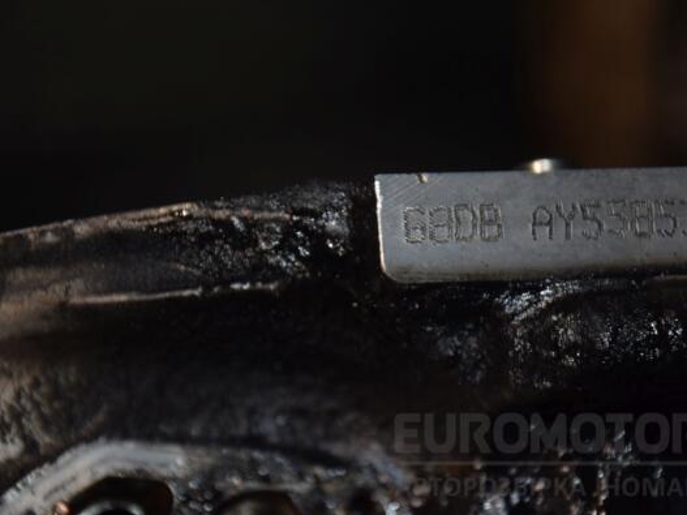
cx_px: 370
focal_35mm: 140
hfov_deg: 14.1
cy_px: 259
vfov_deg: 10.6
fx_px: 2769
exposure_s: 1/60
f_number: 5.6
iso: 800
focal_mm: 85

----

§ **WHAT IS BEING ASKED**
This calls for each record above to be set down exactly, with the images skipped.

§ **RESULT**
cx_px: 370
focal_35mm: 140
hfov_deg: 14.1
cy_px: 259
vfov_deg: 10.6
fx_px: 2769
exposure_s: 1/60
f_number: 5.6
iso: 800
focal_mm: 85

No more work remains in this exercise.